══ Passage provided ══

XML provides an extraordinarily flexible set of structures that can hold many different types of information, from highly structured database tables and lists to much more free-form documents. The tightly defined requirements for XML documents ensure that all applications play by the same rules when they read (technically, parse) and write documents. The XML 1.0 specification leaves very little room for conflicting syntactical interpretations of the same XML document, allowing the exchange of documents across a wide variety of platforms, applications, and development environments. More recent schema developments provide even more powerful tools for describing information and simplifying information exchange.
Reading documents the same way every time, even in different environments, opens incredible new possibilities for networked information sharing, but it only goes part of the way. Using XML's tight syntax effectively requires common vocabularies that allow programs and people to understand the meaning of documents, not simply parse them into elements and attributes. A formal description of the vocabulary and structures used in a document allows all parties to the transaction to share a common understanding of the document contents. XML includes tools that allow developers and authors to create common structures that can help provide meaning as well as syntax - schemas - and schemas can help developers build networks of understanding, acting as contracts between all parties. Taking data modeling seriously and developing clean schemas will help you understand your documents better, producing cleaner and more reliable structures that can help you communicate more freely.

═══

Can you quote, word for word, the part of the XML passage that opens with the words containing "XML provides an" and closes with "simplifying information exchange."? The listing after this passage isn't needed for anything here.

══ Extracted data ══

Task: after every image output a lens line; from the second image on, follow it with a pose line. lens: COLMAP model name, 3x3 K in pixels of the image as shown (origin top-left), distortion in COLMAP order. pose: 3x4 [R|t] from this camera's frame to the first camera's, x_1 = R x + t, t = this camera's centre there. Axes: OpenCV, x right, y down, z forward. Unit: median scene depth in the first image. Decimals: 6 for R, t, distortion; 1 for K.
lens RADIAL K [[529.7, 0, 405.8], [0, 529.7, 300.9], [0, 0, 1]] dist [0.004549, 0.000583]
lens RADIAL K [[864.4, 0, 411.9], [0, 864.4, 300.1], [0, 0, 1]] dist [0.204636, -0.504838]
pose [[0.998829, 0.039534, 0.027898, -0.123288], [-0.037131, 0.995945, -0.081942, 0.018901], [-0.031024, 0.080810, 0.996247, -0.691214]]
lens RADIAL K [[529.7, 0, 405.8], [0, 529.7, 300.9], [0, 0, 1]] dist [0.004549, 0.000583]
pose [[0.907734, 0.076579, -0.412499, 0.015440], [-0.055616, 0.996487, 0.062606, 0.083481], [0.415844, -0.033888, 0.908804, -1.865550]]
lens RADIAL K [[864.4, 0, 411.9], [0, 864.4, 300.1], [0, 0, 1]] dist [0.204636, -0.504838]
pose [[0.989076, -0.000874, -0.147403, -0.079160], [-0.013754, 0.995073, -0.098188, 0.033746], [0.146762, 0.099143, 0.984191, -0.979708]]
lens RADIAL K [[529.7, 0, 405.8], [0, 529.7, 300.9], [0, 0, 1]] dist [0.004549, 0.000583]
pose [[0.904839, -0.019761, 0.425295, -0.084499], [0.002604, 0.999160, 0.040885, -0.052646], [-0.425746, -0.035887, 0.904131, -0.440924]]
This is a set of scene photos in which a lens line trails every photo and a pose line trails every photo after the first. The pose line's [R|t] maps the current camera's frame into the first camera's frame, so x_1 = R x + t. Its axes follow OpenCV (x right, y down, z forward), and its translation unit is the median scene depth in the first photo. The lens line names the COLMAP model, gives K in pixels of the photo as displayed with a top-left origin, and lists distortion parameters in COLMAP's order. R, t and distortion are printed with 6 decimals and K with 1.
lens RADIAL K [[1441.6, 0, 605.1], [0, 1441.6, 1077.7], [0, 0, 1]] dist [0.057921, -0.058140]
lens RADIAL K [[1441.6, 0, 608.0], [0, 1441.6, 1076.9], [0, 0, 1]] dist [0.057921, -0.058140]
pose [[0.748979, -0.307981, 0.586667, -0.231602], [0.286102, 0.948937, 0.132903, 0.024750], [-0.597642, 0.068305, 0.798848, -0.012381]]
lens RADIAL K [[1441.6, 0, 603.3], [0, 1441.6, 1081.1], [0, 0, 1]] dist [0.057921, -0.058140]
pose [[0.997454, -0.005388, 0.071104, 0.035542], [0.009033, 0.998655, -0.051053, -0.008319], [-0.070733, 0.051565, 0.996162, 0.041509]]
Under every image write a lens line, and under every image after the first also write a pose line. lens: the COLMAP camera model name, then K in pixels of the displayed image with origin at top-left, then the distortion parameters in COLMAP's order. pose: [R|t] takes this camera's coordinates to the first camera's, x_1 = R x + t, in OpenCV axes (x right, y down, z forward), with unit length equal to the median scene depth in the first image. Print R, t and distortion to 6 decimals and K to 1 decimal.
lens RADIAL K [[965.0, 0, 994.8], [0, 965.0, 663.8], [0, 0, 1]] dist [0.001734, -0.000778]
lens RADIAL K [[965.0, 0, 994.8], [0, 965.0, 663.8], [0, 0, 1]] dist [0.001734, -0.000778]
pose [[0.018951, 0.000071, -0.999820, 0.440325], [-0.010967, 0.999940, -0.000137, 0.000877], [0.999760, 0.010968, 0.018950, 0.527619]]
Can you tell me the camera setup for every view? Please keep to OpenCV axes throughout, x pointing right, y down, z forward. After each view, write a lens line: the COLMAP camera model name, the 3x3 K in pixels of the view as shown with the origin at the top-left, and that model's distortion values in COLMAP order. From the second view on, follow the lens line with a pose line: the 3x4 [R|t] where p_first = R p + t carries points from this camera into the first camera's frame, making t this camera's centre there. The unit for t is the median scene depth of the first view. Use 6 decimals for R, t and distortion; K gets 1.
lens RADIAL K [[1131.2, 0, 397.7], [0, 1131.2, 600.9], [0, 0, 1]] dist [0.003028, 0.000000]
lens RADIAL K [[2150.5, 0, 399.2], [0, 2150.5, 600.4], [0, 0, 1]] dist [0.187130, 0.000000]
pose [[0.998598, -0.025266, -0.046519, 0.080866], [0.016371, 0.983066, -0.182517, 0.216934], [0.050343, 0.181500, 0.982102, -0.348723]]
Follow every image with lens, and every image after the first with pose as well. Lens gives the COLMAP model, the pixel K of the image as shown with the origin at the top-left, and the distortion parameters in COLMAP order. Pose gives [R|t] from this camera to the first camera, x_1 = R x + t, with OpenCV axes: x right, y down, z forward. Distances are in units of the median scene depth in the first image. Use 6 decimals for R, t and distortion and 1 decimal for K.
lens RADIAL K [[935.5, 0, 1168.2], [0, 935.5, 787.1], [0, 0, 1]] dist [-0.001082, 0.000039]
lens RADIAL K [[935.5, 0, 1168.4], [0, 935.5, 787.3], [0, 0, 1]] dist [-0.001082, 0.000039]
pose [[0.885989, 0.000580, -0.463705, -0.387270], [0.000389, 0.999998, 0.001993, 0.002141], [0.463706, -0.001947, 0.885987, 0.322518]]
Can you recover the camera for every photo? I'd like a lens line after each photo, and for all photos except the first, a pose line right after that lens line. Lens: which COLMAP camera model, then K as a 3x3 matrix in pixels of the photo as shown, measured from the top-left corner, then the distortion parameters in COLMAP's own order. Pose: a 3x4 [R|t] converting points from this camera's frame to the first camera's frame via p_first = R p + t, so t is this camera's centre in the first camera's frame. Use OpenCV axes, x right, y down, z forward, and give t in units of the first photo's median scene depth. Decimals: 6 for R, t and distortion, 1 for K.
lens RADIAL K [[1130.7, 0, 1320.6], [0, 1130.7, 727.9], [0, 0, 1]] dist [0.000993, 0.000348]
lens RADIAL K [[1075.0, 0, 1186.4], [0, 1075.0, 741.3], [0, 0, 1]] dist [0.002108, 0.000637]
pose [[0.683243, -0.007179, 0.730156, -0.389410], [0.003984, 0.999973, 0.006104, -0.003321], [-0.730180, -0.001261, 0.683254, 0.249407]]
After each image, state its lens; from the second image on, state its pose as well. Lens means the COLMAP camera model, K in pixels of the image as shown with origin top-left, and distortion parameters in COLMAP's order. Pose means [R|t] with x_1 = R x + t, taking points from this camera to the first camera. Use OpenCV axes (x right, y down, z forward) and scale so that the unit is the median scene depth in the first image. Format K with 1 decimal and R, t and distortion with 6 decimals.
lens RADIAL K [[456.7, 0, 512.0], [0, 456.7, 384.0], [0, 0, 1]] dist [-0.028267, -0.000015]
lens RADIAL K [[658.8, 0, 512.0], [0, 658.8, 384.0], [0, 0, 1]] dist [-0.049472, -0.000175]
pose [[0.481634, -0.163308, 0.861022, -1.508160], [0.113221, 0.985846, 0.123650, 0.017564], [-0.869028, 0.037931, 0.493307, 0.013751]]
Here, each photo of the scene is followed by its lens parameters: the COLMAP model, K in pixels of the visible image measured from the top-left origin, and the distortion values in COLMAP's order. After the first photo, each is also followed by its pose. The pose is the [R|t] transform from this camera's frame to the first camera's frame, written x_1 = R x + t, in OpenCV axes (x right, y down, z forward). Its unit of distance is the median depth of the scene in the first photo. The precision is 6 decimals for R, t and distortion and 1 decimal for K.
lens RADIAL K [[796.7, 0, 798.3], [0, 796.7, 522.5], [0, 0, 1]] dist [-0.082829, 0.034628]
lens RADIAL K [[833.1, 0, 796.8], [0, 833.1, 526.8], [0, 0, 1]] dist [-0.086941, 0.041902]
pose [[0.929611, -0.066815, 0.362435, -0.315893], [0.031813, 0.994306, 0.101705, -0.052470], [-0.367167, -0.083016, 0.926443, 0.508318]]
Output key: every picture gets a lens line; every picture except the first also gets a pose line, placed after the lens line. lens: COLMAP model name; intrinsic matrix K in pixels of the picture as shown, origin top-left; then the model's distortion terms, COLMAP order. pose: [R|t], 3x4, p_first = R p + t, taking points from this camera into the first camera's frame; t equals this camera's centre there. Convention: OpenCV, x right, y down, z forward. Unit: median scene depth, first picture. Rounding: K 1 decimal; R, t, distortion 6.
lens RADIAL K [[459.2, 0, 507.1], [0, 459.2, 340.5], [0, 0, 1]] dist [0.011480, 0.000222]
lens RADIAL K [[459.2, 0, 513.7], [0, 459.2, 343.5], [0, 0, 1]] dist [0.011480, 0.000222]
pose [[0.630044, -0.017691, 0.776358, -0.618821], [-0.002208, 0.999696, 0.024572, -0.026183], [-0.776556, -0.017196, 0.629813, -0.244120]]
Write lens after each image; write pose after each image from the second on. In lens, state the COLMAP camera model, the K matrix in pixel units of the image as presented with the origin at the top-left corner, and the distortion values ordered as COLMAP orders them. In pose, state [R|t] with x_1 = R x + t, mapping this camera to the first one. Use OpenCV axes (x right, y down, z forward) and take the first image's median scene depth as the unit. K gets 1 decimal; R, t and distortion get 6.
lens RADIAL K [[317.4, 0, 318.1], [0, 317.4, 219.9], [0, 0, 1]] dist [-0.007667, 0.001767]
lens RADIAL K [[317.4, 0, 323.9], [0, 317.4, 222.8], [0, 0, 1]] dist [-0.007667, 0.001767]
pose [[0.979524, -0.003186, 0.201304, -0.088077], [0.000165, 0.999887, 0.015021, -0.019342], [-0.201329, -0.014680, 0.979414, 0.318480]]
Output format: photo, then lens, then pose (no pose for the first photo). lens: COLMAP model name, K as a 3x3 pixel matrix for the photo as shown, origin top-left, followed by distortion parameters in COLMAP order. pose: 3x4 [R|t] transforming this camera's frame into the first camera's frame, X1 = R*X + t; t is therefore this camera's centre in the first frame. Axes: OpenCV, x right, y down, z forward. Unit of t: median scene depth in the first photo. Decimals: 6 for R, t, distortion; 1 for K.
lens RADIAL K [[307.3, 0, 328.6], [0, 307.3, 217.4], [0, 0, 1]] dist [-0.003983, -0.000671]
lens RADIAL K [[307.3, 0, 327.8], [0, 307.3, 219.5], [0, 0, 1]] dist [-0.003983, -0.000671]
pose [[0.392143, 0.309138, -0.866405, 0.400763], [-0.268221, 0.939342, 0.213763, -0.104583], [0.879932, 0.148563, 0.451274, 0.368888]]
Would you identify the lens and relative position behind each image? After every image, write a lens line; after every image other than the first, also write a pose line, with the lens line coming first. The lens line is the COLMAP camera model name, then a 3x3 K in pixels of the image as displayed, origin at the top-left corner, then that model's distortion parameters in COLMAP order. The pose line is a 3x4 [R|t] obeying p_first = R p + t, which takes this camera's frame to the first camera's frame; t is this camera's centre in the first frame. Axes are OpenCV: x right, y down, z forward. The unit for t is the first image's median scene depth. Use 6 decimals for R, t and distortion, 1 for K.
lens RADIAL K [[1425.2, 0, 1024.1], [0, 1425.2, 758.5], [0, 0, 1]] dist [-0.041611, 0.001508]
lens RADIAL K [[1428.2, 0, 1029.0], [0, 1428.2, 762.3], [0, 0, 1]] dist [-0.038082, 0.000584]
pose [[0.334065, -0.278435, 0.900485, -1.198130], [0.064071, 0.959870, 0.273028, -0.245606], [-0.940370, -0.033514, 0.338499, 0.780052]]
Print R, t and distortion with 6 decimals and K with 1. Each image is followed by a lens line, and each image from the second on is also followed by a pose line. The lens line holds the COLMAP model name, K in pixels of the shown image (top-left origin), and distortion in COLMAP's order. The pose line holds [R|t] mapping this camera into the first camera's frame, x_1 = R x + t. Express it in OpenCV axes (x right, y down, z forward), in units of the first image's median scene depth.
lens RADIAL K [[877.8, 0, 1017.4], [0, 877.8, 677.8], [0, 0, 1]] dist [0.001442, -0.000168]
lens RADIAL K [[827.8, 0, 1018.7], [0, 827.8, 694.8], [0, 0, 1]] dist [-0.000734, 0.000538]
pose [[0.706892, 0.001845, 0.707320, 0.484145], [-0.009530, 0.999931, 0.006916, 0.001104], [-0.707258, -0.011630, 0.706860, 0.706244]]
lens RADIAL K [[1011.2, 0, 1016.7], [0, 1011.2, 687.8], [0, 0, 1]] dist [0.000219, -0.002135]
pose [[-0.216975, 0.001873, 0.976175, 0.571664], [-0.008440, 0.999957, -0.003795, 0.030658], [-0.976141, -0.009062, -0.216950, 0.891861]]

═══

- **Answer section**:
XML provides an extraordinarily flexible set of structures that can hold many different types of information, from highly structured database tables and lists to much more free-form documents. The tightly defined requirements for XML documents ensure that all applications play by the same rules when they read (technically, parse) and write documents. The XML 1.0 specification leaves very little room for conflicting syntactical interpretations of the same XML document, allowing the exchange of documents across a wide variety of platforms, applications, and development environments. More recent schema developments provide even more powerful tools for describing information and simplifying information exchange.